Agree - I quite like this approach, as it cleanly demarcates where our concern starts/ends. If a client then wants to start arguing "oh, they CAN get it to their clipboard, all they have to do is... [insert super convoluted steps to go from one device to another]" then they can defend that themselves in court when it comes to it.
That does contradict some of the wording in the current understanding document.
happy to make a strawman PR for this to work on if the above direction is where we want to go.
Similarly, I probably want to revisit some of the wording about those "Log in with device" / passwordless approaches (e.g. where you need to confirm on one device that it's indeed you who is trying to log into a system/site on another device - see for instance https://bitwarden.com/blog/access-your-bitwarden-vault-without-a-password/, or the way Google lets you confirm in YouTube - which is odd - on an Android device whether or not it's you trying to log onto gmail on your laptop).
We're similarly not concerned directly whether or not that "other device" where you confirm is accessible/doing it accessibly per se, unless that app/system on that other device is also being assessed/audited. Will ruminate on this...
@patrickhlauke I believe we want to propose the "WCAG is not about how the OTP gets into the clipboard" approach and update the understanding. Do you have time to make that strawman PR in the next few days? If not, I will do so.
Do you have time to make that strawman PR in the next few days?
sure
@rachaelbradley @WilcoFiers made an initial stab https://github.com/w3c/wcag/pull/3150
There seems to be an open question when it comes to one-time codes (OTCs) and copying between systems to authenticate.
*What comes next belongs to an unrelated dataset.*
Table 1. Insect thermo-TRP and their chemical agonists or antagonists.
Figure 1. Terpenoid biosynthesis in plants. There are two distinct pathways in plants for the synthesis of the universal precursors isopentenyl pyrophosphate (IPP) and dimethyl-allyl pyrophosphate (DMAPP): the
If for example I receive an OTC via text message, I could copy it to authenticate if 1. I'm authenticating on my phone, or 2. I have my devices linked such that I have a shared clipboard.
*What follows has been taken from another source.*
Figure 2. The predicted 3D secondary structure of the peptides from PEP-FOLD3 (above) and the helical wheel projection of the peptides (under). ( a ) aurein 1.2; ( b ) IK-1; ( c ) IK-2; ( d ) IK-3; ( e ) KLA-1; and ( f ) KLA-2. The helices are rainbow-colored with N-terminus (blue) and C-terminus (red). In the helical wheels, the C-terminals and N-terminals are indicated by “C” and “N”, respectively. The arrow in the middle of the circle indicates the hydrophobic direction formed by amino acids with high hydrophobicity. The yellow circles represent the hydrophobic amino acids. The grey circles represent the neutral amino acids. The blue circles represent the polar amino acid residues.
The SC doesn't provide guidance on how to decide when copying OTPs is allowed. If we take a strict reading you could argue that it's never allowed, because you can't know for sure that copying is possible. That doesn't seem right, as it basically prohibits OTPs altogether. A more generous reading would be that WCAG is about web content alone. How the OTP gets into the clipboard is out of scope and the only thing that matters for WCAG 2.2 conformance is that pasting isn't prevented by the page itself.
I'm not keen on either of these, and would hope there's some kind of middle ground I'm not thinking of. If I had to pick between the two I think the "WCAG is not about how the OTP gets into the clipboard" reading of this seems the more defensible to me. That does contradict some of the wording in the current understanding document. If we can't provide clearer guidance I think we should think of that more as advisory work, rather than required by the SC.